> [Try it]
In this exercise, set down every entry that follows exactly as it appears.

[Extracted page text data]
──────────────────────────────
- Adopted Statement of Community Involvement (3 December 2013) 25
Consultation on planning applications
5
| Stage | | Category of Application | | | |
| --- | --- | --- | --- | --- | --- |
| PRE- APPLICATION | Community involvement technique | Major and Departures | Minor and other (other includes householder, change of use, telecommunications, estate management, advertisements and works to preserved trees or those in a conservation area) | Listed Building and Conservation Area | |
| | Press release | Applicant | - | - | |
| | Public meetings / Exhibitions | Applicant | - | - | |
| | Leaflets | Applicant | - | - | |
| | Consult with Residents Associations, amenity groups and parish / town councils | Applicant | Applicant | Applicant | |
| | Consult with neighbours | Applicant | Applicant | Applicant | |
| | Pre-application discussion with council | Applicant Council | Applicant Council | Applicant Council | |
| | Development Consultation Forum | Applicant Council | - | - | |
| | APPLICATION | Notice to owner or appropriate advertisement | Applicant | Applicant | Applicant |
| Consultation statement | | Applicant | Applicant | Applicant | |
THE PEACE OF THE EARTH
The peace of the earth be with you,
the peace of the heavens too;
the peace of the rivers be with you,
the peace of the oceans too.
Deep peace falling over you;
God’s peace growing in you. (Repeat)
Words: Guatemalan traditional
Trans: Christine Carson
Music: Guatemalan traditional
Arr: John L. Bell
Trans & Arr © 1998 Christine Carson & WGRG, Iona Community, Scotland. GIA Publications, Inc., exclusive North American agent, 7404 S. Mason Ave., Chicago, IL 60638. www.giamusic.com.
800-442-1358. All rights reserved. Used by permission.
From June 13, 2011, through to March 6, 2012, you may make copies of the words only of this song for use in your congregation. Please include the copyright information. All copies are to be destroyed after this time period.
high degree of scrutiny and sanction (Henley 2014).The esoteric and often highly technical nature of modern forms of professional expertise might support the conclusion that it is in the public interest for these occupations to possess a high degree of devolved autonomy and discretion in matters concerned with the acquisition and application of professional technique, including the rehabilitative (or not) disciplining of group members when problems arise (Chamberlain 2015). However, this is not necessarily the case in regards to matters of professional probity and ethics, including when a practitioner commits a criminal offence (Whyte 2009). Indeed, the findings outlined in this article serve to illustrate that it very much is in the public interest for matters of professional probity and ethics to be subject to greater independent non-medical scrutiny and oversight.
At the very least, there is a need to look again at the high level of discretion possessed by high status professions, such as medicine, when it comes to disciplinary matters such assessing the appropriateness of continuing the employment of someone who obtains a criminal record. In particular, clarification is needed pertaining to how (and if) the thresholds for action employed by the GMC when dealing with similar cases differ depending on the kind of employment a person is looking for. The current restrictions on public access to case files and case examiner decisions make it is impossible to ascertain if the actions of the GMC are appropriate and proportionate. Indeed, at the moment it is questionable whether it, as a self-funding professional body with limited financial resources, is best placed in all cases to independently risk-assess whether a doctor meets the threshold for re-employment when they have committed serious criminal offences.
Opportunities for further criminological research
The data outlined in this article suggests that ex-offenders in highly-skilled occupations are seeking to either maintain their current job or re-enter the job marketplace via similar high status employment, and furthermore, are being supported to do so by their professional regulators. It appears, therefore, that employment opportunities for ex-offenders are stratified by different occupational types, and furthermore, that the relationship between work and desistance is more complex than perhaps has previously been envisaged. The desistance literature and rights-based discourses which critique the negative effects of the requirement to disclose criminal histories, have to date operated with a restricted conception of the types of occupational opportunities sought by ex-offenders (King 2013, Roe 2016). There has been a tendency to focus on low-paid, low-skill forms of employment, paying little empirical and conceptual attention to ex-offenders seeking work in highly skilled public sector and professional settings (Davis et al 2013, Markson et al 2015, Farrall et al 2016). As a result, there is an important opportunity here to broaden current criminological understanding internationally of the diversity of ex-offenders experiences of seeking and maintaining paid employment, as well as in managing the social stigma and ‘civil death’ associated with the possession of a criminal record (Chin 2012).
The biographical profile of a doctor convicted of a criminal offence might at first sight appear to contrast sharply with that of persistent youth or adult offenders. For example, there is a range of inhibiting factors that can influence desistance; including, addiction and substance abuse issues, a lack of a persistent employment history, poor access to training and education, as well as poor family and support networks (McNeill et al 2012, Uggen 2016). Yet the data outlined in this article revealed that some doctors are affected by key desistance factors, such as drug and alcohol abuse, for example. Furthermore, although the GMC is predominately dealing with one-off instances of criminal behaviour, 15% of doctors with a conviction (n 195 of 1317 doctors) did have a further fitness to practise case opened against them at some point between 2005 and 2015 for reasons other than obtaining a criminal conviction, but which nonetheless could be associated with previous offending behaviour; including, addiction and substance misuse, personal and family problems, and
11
──────────────────────────────
> [Result of the exercise]
- Adopted Statement of Community Involvement (3 December 2013) 25
Consultation on planning applications
5
| Stage | | Category of Application | | | |
| --- | --- | --- | --- | --- | --- |
| PRE- APPLICATION | Community involvement technique | Major and Departures | Minor and other (other includes householder, change of use, telecommunications, estate management, advertisements and works to preserved trees or those in a conservation area) | Listed Building and Conservation Area | |
| | Press release | Applicant | - | - | |
| | Public meetings / Exhibitions | Applicant | - | - | |
| | Leaflets | Applicant | - | - | |
| | Consult with Residents Associations, amenity groups and parish / town councils | Applicant | Applicant | Applicant | |
| | Consult with neighbours | Applicant | Applicant | Applicant | |
| | Pre-application discussion with council | Applicant Council | Applicant Council | Applicant Council | |
| | Development Consultation Forum | Applicant Council | - | - | |
| | APPLICATION | Notice to owner or appropriate advertisement | Applicant | Applicant | Applicant |
| Consultation statement | | Applicant | Applicant | Applicant | |
THE PEACE OF THE EARTH
The peace of the earth be with you,
the peace of the heavens too;
the peace of the rivers be with you,
the peace of the oceans too.
Deep peace falling over you;
God’s peace growing in you. (Repeat)
Words: Guatemalan traditional
Trans: Christine Carson
Music: Guatemalan traditional
Arr: John L. Bell
Trans & Arr © 1998 Christine Carson & WGRG, Iona Community, Scotland. GIA Publications, Inc., exclusive North American agent, 7404 S. Mason Ave., Chicago, IL 60638. www.giamusic.com.
800-442-1358. All rights reserved. Used by permission.
From June 13, 2011, through to March 6, 2012, you may make copies of the words only of this song for use in your congregation. Please include the copyright information. All copies are to be destroyed after this time period.
high degree of scrutiny and sanction (Henley 2014).The esoteric and often highly technical nature of modern forms of professional expertise might support the conclusion that it is in the public interest for these occupations to possess a high degree of devolved autonomy and discretion in matters concerned with the acquisition and application of professional technique, including the rehabilitative (or not) disciplining of group members when problems arise (Chamberlain 2015). However, this is not necessarily the case in regards to matters of professional probity and ethics, including when a practitioner commits a criminal offence (Whyte 2009). Indeed, the findings outlined in this article serve to illustrate that it very much is in the public interest for matters of professional probity and ethics to be subject to greater independent non-medical scrutiny and oversight.
At the very least, there is a need to look again at the high level of discretion possessed by high status professions, such as medicine, when it comes to disciplinary matters such assessing the appropriateness of continuing the employment of someone who obtains a criminal record. In particular, clarification is needed pertaining to how (and if) the thresholds for action employed by the GMC when dealing with similar cases differ depending on the kind of employment a person is looking for. The current restrictions on public access to case files and case examiner decisions make it is impossible to ascertain if the actions of the GMC are appropriate and proportionate. Indeed, at the moment it is questionable whether it, as a self-funding professional body with limited financial resources, is best placed in all cases to independently risk-assess whether a doctor meets the threshold for re-employment when they have committed serious criminal offences.
Opportunities for further criminological research
The data outlined in this article suggests that ex-offenders in highly-skilled occupations are seeking to either maintain their current job or re-enter the job marketplace via similar high status employment, and furthermore, are being supported to do so by their professional regulators. It appears, therefore, that employment opportunities for ex-offenders are stratified by different occupational types, and furthermore, that the relationship between work and desistance is more complex than perhaps has previously been envisaged. The desistance literature and rights-based discourses which critique the negative effects of the requirement to disclose criminal histories, have to date operated with a restricted conception of the types of occupational opportunities sought by ex-offenders (King 2013, Roe 2016). There has been a tendency to focus on low-paid, low-skill forms of employment, paying little empirical and conceptual attention to ex-offenders seeking work in highly skilled public sector and professional settings (Davis et al 2013, Markson et al 2015, Farrall et al 2016). As a result, there is an important opportunity here to broaden current criminological understanding internationally of the diversity of ex-offenders experiences of seeking and maintaining paid employment, as well as in managing the social stigma and ‘civil death’ associated with the possession of a criminal record (Chin 2012).
The biographical profile of a doctor convicted of a criminal offence might at first sight appear to contrast sharply with that of persistent youth or adult offenders. For example, there is a range of inhibiting factors that can influence desistance; including, addiction and substance abuse issues, a lack of a persistent employment history, poor access to training and education, as well as poor family and support networks (McNeill et al 2012, Uggen 2016). Yet the data outlined in this article revealed that some doctors are affected by key desistance factors, such as drug and alcohol abuse, for example. Furthermore, although the GMC is predominately dealing with one-off instances of criminal behaviour, 15% of doctors with a conviction (n 195 of 1317 doctors) did have a further fitness to practise case opened against them at some point between 2005 and 2015 for reasons other than obtaining a criminal conviction, but which nonetheless could be associated with previous offending behaviour; including, addiction and substance misuse, personal and family problems, and
11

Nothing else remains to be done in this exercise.